US 12,070,860 B2
Machine learning based decision making for robotic item handling
Matthew R. Wicks, Saint Charles, MO (US); Dikshya Swain, St. Louis, MO (US); Abhijit Makhal, St. Louis, MO (US); and Dominic G. Clucas, Saint Peters, MO (US)
Assigned to INTELLIGRATED HEADQUARTERS, LLC, Mason, OH (US)
Filed by INTELLIGRATED HEADQUARTERS, LLC, Mason, OH (US)
Filed on Sep. 14, 2020, as Appl. No. 17/019,546.
Prior Publication US 2022/0080584 A1, Mar. 17, 2022
Int. Cl. B25J 9/00 (2006.01); B25J 9/16 (2006.01); B25J 15/06 (2006.01); G05B 13/02 (2006.01)

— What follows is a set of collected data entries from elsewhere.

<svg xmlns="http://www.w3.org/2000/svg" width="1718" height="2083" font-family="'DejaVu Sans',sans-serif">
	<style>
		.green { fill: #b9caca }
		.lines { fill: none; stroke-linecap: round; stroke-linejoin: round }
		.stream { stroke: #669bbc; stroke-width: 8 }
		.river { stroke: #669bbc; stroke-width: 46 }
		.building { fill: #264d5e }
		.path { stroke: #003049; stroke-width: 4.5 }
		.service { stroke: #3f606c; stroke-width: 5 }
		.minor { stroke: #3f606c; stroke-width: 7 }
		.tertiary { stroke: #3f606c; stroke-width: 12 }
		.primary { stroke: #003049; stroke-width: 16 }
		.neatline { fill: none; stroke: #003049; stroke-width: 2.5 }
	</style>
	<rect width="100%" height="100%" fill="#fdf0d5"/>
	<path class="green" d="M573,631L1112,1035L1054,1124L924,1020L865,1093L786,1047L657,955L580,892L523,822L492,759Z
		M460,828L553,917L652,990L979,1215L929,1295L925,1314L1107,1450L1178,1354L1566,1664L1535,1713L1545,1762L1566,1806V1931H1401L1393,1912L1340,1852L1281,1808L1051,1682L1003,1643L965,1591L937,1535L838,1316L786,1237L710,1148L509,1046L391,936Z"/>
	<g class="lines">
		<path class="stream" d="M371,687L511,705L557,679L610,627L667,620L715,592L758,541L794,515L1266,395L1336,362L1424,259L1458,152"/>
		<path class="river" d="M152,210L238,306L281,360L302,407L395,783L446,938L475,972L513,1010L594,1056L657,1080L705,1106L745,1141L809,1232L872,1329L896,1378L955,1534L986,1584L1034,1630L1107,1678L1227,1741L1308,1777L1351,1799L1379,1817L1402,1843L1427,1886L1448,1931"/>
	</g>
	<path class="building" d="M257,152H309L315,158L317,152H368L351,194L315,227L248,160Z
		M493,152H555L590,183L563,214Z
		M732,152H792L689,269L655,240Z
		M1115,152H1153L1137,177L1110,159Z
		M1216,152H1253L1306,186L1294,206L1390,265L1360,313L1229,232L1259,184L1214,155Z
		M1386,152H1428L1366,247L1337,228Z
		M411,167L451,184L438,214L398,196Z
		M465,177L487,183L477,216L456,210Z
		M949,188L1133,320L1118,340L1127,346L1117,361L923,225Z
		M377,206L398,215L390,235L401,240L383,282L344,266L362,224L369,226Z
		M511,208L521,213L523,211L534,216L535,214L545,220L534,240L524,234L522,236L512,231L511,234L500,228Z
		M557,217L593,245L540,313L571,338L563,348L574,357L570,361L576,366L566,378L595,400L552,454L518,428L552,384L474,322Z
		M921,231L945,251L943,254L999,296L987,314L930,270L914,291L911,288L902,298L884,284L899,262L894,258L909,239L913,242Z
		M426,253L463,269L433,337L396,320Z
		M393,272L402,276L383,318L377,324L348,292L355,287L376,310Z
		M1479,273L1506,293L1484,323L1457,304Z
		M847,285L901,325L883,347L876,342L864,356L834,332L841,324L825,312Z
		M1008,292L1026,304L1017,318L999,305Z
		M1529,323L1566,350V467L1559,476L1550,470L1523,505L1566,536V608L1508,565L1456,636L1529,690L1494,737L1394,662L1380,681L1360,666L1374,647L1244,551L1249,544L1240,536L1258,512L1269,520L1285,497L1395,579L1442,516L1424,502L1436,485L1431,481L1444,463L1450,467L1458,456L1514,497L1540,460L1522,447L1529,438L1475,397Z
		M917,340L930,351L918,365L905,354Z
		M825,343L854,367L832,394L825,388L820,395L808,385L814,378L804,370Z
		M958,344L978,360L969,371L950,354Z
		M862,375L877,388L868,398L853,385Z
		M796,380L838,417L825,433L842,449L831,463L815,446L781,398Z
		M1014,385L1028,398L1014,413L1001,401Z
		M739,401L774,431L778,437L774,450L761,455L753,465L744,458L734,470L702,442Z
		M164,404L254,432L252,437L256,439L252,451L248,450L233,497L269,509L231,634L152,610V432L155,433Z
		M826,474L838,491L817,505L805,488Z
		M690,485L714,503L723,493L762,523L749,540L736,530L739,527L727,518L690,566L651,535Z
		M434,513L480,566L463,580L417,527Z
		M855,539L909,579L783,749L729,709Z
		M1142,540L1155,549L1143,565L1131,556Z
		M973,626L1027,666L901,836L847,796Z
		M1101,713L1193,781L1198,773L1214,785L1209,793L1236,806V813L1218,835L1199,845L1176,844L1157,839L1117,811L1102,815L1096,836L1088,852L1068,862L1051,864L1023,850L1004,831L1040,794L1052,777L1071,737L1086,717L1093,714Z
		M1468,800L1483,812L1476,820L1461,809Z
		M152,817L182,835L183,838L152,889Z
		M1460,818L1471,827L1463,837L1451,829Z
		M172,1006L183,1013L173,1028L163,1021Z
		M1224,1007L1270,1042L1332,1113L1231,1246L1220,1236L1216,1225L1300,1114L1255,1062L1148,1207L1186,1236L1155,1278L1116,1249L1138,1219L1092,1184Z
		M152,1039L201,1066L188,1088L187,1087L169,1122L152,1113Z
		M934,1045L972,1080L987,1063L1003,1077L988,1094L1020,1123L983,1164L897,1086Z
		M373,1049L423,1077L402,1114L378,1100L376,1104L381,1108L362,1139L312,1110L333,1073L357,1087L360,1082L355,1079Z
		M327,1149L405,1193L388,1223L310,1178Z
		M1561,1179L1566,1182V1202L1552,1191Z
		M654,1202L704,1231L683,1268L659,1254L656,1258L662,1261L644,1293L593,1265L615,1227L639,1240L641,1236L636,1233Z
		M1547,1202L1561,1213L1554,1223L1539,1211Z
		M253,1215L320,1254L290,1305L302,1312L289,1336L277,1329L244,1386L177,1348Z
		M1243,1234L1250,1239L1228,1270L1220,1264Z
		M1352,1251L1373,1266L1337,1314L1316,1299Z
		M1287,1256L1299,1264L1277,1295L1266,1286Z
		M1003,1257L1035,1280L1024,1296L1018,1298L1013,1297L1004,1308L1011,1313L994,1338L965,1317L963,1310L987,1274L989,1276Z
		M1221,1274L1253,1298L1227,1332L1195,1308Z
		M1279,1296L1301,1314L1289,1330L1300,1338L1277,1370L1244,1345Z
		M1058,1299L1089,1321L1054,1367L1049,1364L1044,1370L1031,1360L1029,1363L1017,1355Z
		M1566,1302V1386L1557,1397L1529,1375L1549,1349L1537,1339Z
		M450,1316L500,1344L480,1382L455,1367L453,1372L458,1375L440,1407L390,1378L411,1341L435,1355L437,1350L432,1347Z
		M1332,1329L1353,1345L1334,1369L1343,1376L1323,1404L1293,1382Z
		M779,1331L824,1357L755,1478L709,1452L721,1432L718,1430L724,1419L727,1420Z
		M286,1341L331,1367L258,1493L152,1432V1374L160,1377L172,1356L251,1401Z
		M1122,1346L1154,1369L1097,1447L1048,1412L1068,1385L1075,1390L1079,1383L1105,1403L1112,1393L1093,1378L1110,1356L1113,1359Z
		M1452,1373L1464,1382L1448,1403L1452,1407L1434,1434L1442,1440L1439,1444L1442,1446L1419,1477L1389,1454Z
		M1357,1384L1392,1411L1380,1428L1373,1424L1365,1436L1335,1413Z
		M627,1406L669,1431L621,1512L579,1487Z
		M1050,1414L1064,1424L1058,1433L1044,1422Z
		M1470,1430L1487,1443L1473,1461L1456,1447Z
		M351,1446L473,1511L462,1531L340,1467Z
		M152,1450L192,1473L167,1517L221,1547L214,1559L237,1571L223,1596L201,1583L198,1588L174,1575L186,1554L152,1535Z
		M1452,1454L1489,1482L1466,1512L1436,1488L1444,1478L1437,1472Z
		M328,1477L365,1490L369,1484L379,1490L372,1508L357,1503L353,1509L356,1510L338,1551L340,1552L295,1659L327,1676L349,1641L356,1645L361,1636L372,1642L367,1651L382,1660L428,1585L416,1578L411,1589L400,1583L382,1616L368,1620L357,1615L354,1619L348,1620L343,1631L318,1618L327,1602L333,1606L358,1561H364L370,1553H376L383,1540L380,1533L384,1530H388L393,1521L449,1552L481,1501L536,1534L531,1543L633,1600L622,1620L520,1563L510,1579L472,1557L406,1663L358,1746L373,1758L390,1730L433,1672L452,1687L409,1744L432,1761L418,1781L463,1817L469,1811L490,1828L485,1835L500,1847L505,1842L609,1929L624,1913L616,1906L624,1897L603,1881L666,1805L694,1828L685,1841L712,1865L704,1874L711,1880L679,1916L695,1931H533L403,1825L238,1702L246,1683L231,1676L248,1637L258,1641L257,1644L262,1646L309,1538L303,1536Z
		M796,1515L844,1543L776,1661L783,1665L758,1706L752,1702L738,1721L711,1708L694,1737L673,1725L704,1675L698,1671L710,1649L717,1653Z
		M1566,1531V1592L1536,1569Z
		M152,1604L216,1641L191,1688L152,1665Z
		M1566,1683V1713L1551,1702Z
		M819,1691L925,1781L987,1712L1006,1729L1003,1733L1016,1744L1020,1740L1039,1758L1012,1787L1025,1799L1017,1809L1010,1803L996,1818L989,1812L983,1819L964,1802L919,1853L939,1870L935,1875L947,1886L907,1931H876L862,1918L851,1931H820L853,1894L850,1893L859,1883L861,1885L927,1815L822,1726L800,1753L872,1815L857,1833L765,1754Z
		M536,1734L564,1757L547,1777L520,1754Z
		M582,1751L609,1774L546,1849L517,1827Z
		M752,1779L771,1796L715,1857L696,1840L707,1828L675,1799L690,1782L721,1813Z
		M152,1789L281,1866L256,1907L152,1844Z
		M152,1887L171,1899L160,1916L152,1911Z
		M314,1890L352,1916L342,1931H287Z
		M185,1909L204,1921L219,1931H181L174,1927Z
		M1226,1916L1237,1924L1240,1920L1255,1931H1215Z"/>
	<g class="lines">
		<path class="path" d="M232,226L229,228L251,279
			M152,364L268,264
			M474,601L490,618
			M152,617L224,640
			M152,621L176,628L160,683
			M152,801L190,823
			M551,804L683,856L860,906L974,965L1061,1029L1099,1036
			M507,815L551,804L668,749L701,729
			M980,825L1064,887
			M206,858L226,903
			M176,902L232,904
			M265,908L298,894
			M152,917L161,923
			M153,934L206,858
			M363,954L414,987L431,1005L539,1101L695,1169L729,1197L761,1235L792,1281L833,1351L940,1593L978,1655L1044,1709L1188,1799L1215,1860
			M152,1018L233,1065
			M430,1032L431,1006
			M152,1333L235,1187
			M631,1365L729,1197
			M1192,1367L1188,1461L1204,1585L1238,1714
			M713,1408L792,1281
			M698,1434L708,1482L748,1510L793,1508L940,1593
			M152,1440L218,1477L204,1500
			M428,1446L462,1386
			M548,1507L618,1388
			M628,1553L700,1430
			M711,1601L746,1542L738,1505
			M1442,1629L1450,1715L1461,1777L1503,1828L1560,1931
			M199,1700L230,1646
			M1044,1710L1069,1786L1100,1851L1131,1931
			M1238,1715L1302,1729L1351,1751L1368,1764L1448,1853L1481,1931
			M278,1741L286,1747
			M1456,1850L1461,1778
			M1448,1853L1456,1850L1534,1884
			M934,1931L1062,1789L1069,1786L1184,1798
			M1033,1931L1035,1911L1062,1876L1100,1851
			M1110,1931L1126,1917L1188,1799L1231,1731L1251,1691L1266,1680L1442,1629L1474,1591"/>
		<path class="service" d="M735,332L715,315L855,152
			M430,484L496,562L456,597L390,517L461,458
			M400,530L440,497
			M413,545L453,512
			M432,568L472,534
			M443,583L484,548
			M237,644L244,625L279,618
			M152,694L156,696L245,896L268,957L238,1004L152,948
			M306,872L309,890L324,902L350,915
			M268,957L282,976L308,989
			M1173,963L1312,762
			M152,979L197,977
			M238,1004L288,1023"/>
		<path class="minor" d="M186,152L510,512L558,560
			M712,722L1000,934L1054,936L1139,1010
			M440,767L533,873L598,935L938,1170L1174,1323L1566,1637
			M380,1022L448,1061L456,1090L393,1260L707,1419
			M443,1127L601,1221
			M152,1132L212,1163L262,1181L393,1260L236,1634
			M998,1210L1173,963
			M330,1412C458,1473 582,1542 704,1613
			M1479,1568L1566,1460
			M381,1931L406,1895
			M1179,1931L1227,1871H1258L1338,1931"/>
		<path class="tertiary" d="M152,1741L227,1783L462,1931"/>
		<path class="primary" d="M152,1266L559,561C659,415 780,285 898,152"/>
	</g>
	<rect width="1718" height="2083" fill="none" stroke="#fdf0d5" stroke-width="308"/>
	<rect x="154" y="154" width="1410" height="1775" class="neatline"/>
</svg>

CPC B25J 9/163 (2013.01) [B25J 9/0093 (2013.01); B25J 9/1697 (2013.01); B25J 15/0616 (2013.01); G05B 13/027 (2013.01)] 11 Claims
OG exemplary drawing
 
1. A method for controlling a robotic item handler comprising, the method comprising:
obtaining first point cloud data related to a first three-dimensional image captured by a first sensor device of the robotic item handler;
obtaining second point cloud data related to a second three-dimensional image captured by a second sensor device of the robotic item handler;
transforming the first point cloud data and the second point cloud data to generate combined point cloud data;
constructing a machine learning model based on the combined point cloud data as an input to a convolution neural network;
outputting, via the machine learning model, a decision classification indicative of a first probability associated with a first operating mode and a second probability associated with a second operating mode, wherein:
(i) the first operating mode is associated with picking an item by grasping the item using an end effector of a robotic arm of the robotic item handler, and
(ii) the second operating mode is associated with sweeping a pile of items from an item docking station with a platform of the robotic item handler;
selecting one of the first operating mode and the second operating mode of the robotic item handler based on the decision classification outputted by the machine learning model, wherein:
(i) the first operating mode is selected in response to the first probability being higher than the second probability, and
(ii) the second operating mode is selected in response to the second probability being higher than the first probability;
operating the robotic item handler according to the selection of the one of the first operating mode and the second operating mode;
evaluating the selection of the one of: the first operating mode and the second operating mode of the robotic item handler based on a pre-defined heuristic associated with past operations of the robotic item handler;
adjusting a first weight associated with the decision classification and a second weight associated with the pre-defined heuristic used for the evaluation of the selection, based on a performance associated with the output of the machine learning model over a period of time, wherein during initial stages of learning by the machine learning model, the first weight is less than the second weight and after a substantial period of time is utilized to train the machine learning model, the second weight is less than the first weight; and
controlling the robotic item handler based on the evaluation of the selection.